--- TEXTO PARA LEITURA ---
————————

Mas não está claro o quanto o pontífice realmente está adaptado para isso. Um cardeal italiano que conhece bem a Casa Santa Marta defende há muito tempo que, mais cedo ou mais tarde, poderia acontecer alguma coisa a ponto de sugerir a transferência do papa para o apartamento papal no Palácio Apostólico: aquele ocupado pelos seus antecessores, hoje vazio, até por ser identificado com as intrigas e os escândalos do Vatileaks: o furto de documentos confidenciais de Bento XVI, cometido pelo seu mordomo.
Mas Francisco não parece nem perturbado nem assustado com o que está acontecendo. Ele é atormentado pelas perseguições e pelos massacres dos cristãos no Oriente Médio e não deixa de lembrar as vítimas do terrorismo. Ele recém-condenou o último atentado à sinagoga de Jerusalém. Mas não se preocupa com os riscos que corre pessoalmente; nem tem a intenção de mudar de residência e de hábitos.

————————

--- DADOS FORNECIDOS ---
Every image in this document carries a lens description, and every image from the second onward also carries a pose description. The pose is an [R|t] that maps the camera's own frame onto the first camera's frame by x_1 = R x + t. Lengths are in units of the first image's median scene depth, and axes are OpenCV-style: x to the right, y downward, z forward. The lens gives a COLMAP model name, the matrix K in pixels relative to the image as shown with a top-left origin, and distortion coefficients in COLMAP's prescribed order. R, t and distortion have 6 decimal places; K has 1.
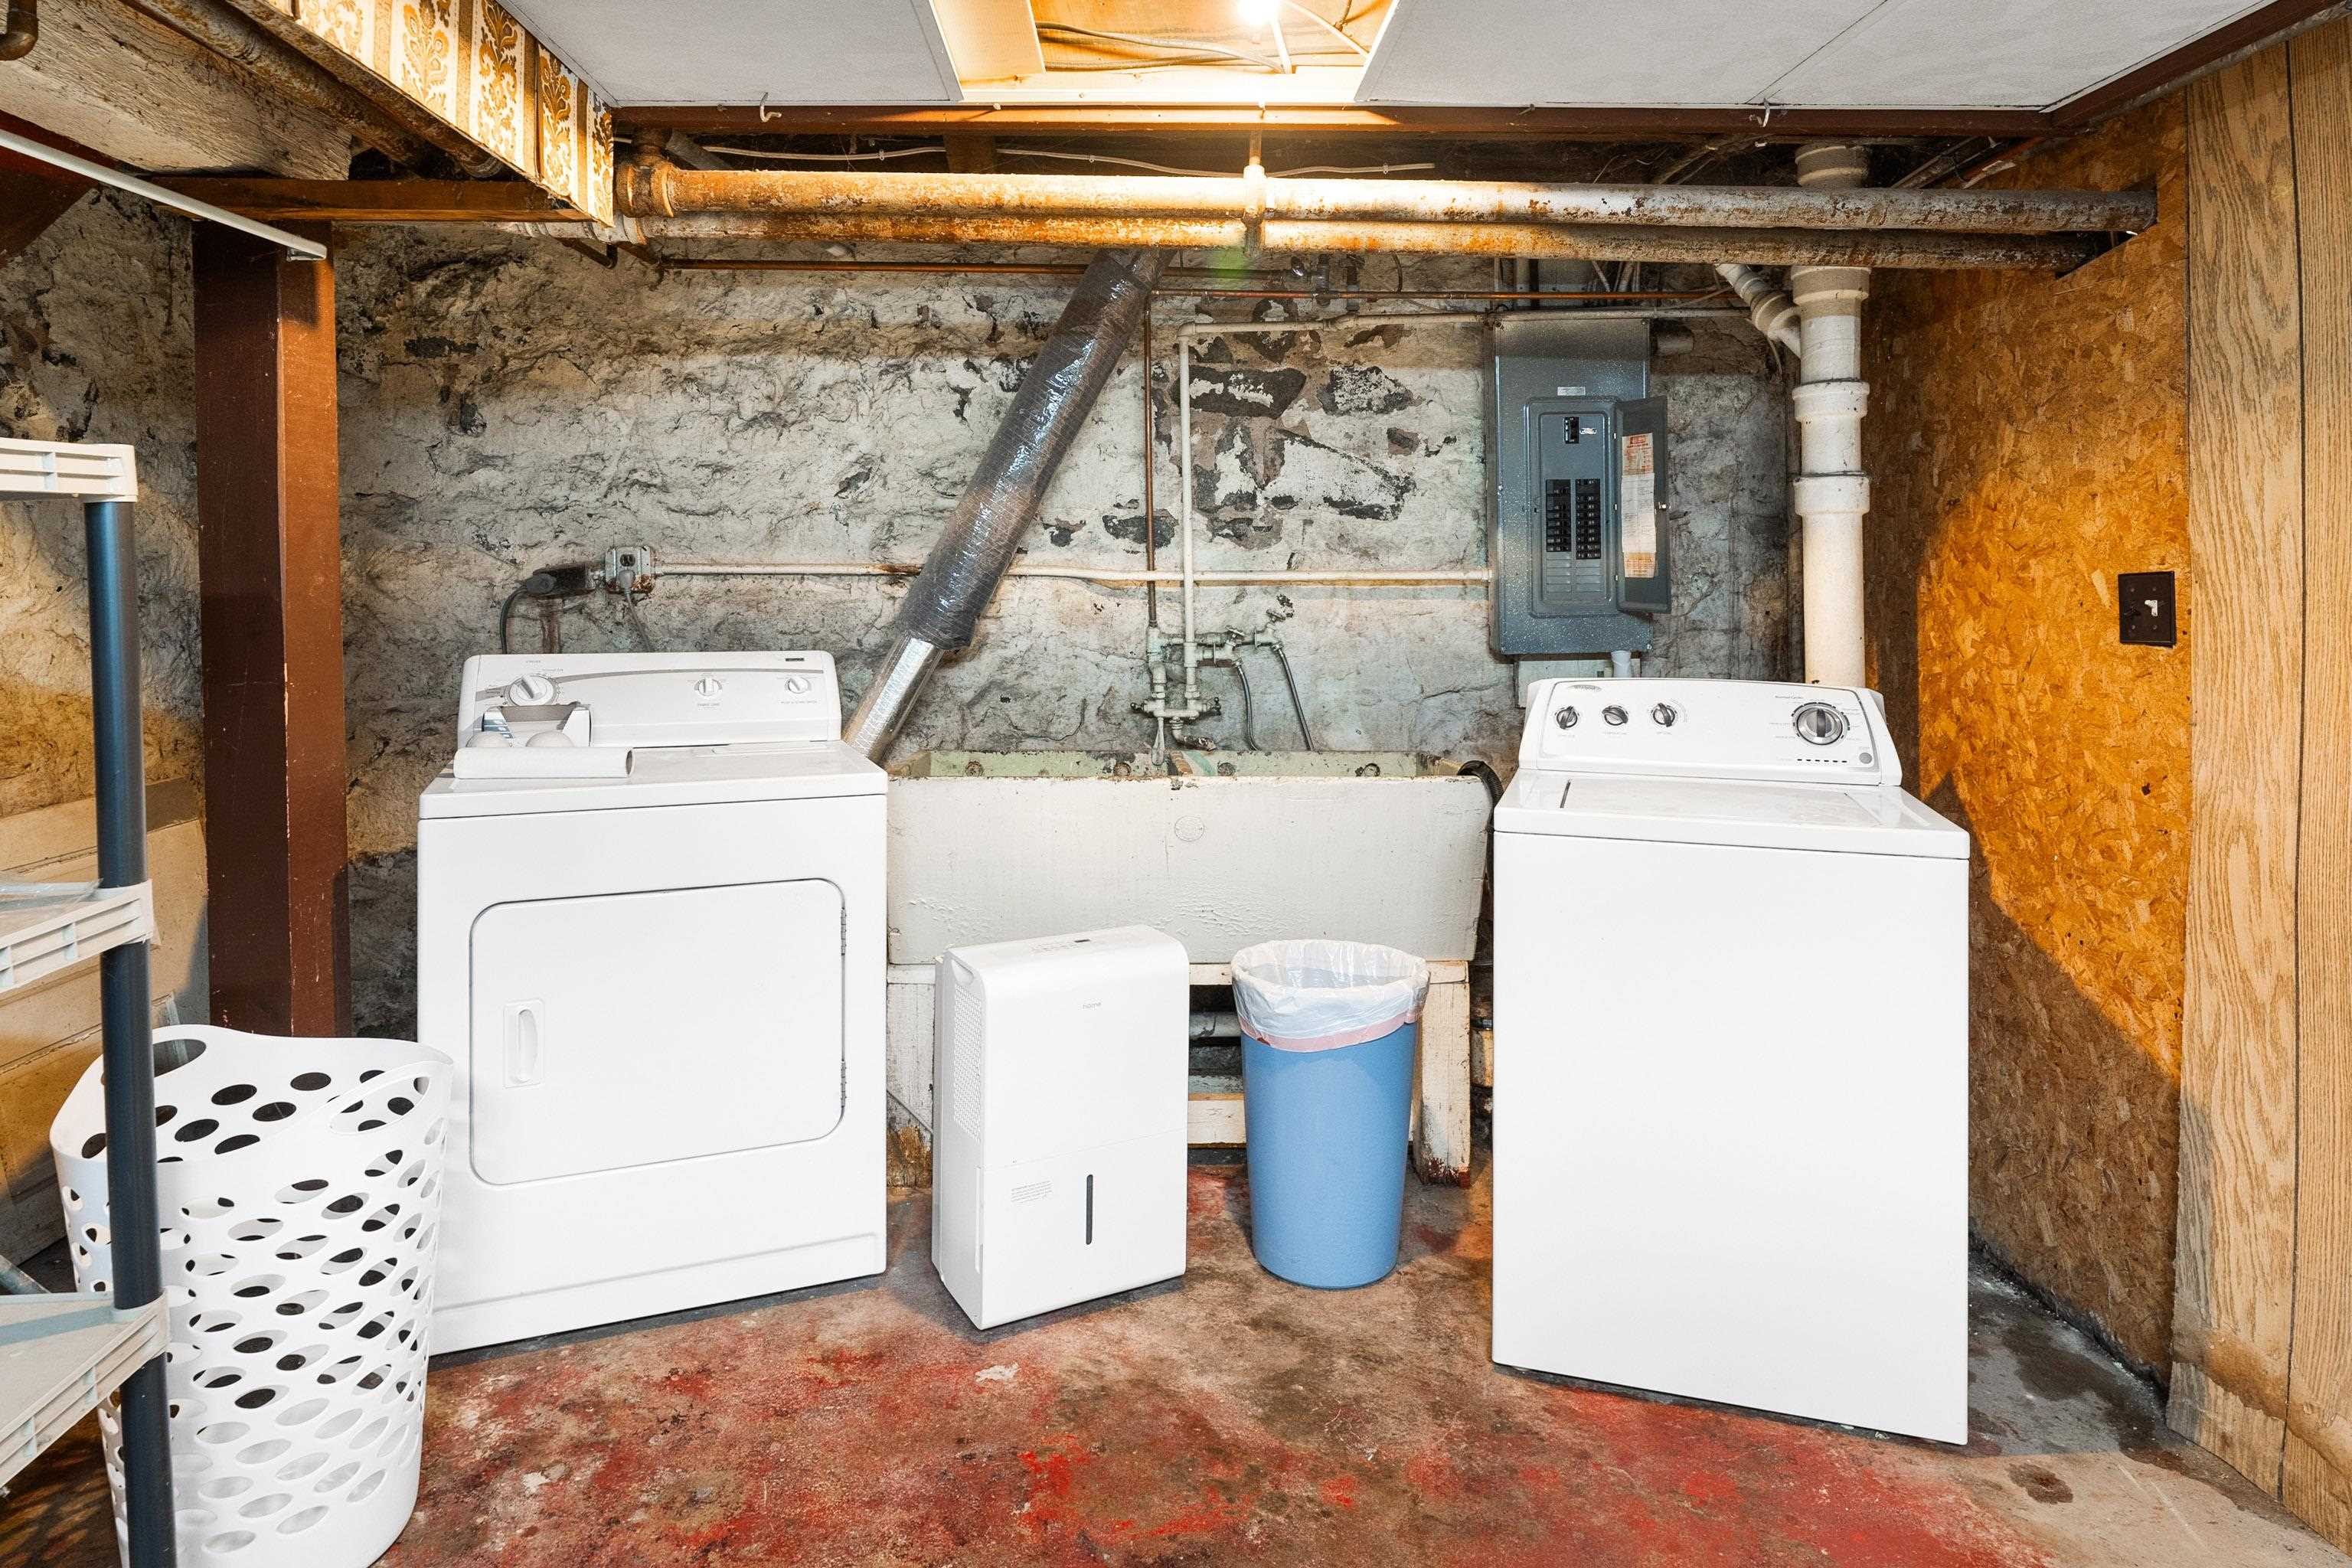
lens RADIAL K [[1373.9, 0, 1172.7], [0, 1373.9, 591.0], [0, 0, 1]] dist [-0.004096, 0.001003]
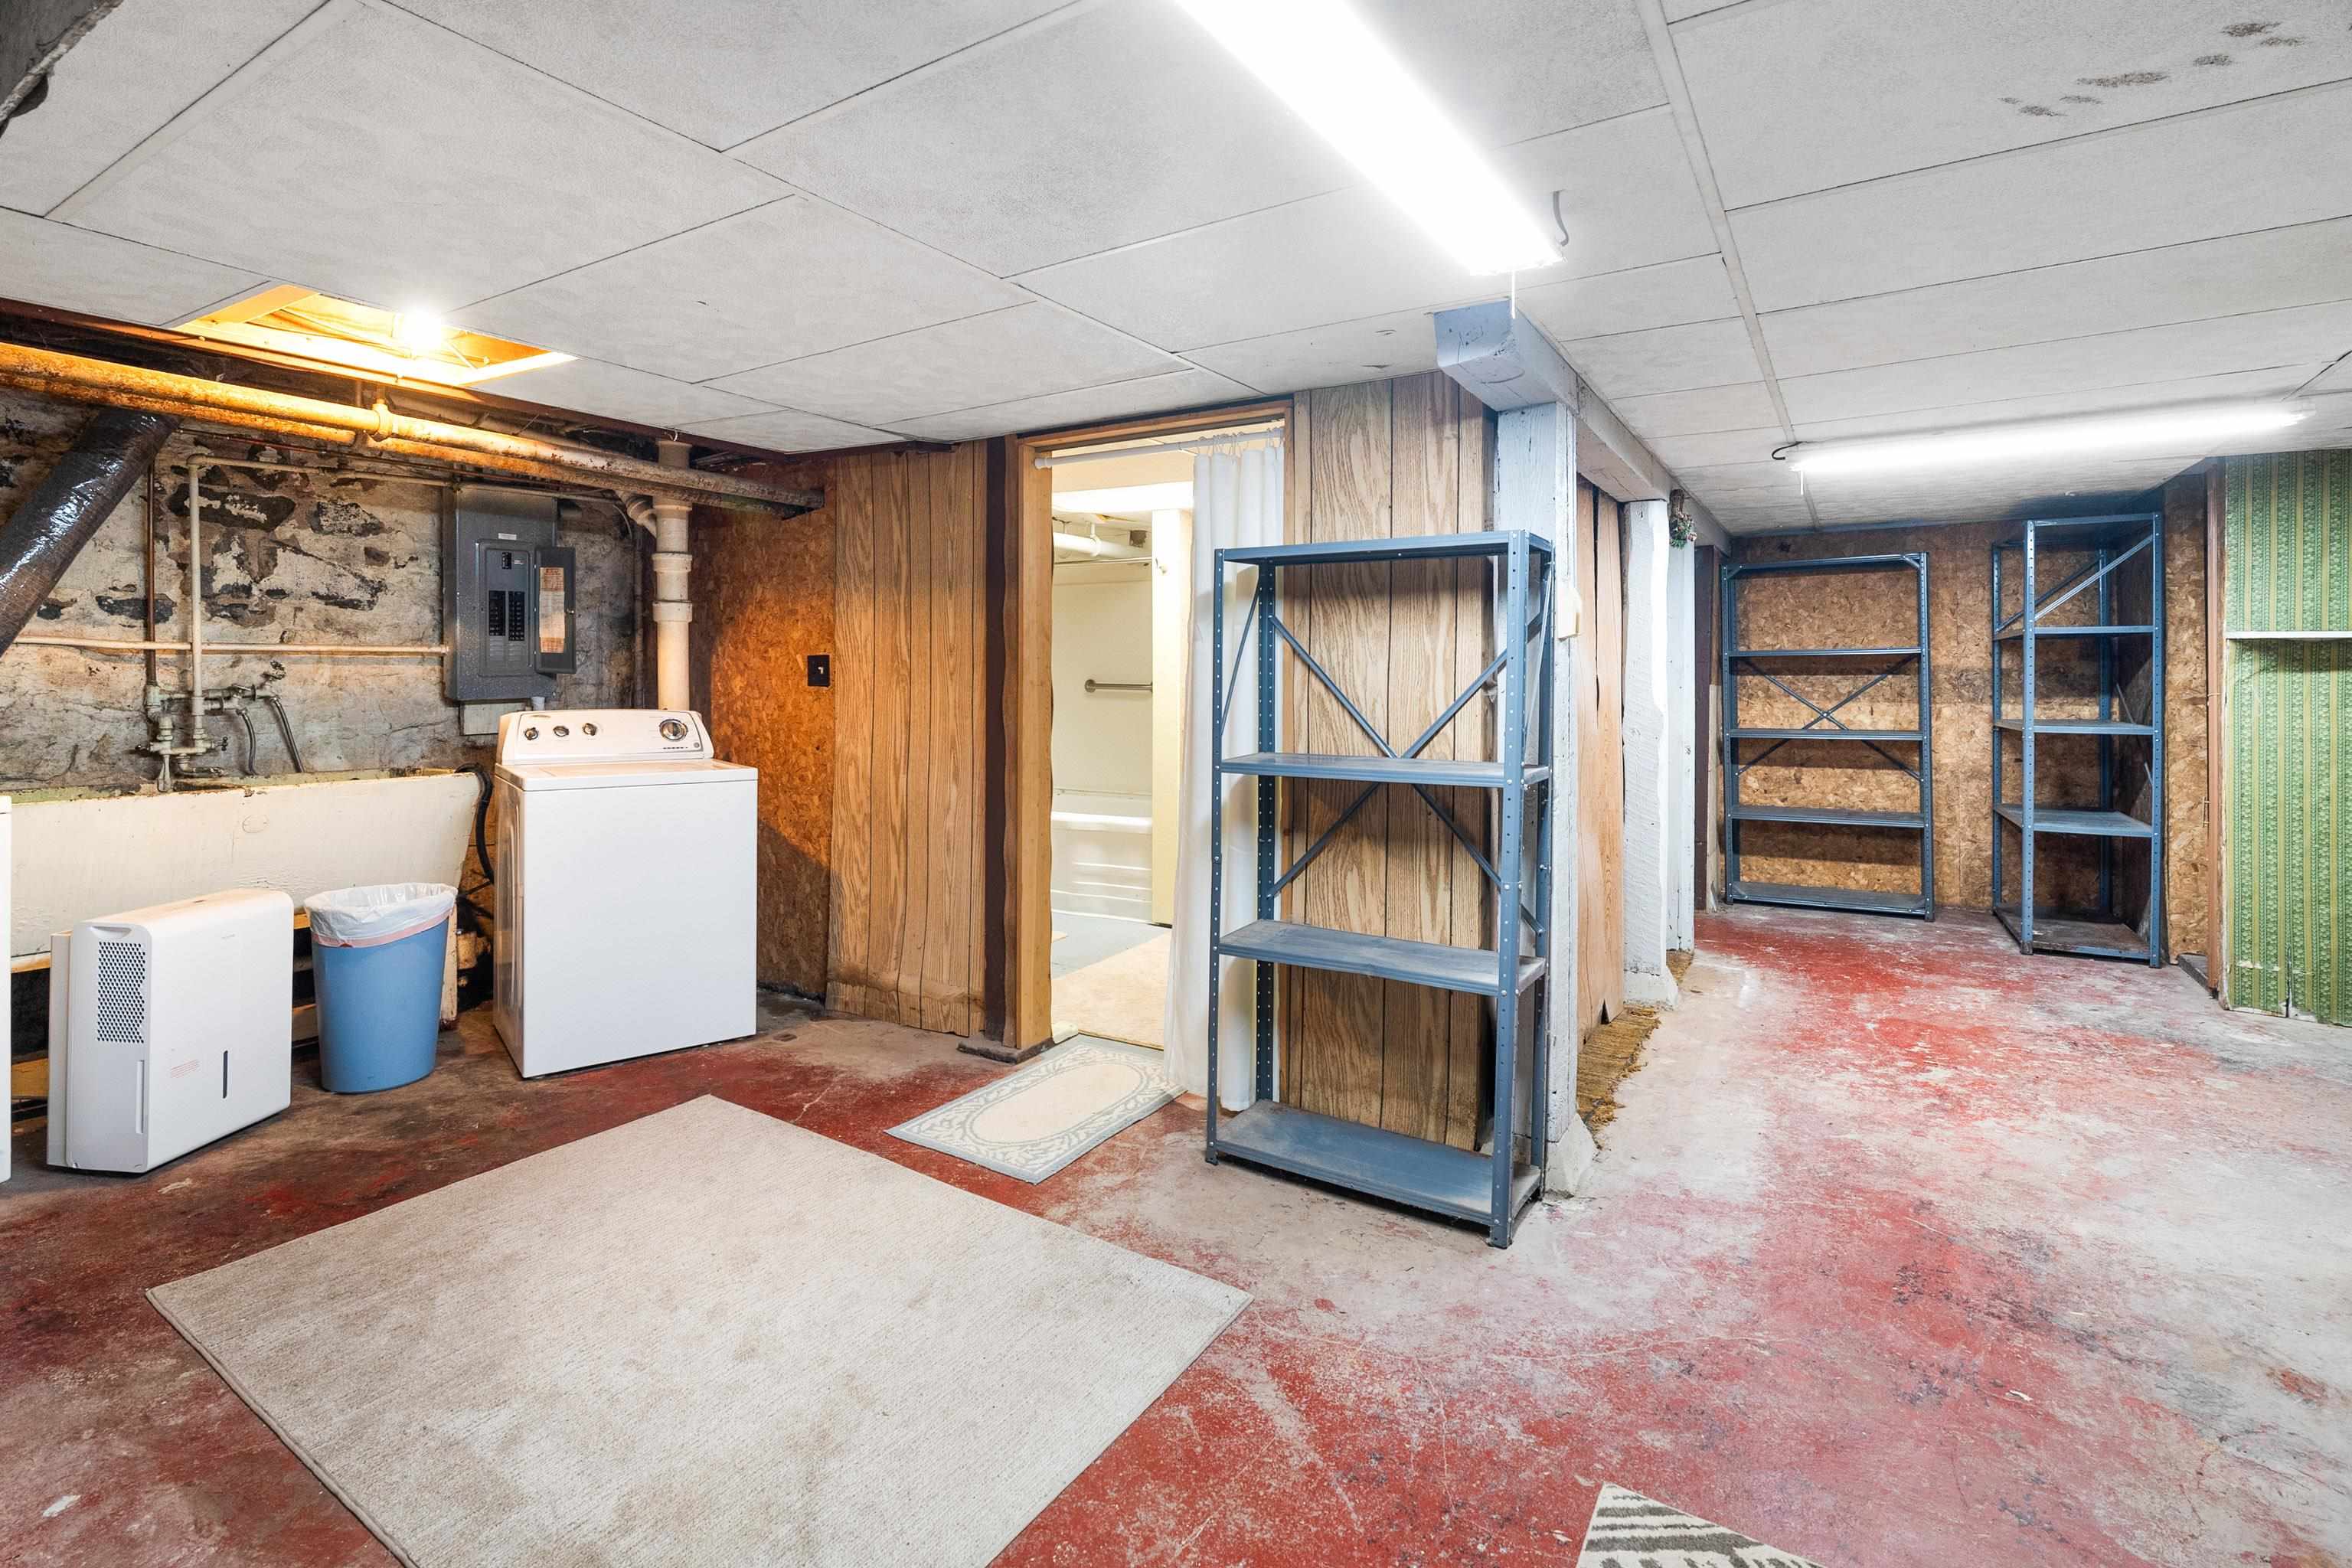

————————

--- TAREFAS PROPOSTAS ---
**a.** Segundo o trecho sobre o papa Francisco, quem cometeu o furto de documentos confidenciais de Bento XVI?
**b.** Transcreva fielmente do trecho sobre o papa Francisco a passagem que começa em "Mas não está" e termina em "pelo seu mordomo.".
**c.** Enumere todos os nomes próprios de lugares mencionados no trecho sobre o papa Francisco.

--- LISTA DE SOLUÇÕES ---
**a.** O mordomo de Bento XVI.

**b.**
Mas não está claro o quanto o pontífice realmente está adaptado para isso. Um cardeal italiano que conhece bem a Casa Santa Marta defende há muito tempo que, mais cedo ou mais tarde, poderia acontecer alguma coisa a ponto de sugerir a transferência do papa para o apartamento papal no Palácio Apostólico: aquele ocupado pelos seus antecessores, hoje vazio, até por ser identificado com as intrigas e os escândalos do Vatileaks: o furto de documentos confidenciais de Bento XVI, cometido pelo seu mordomo.

**c.** Casa Santa Marta, Palácio Apostólico, Oriente Médio, Jerusalém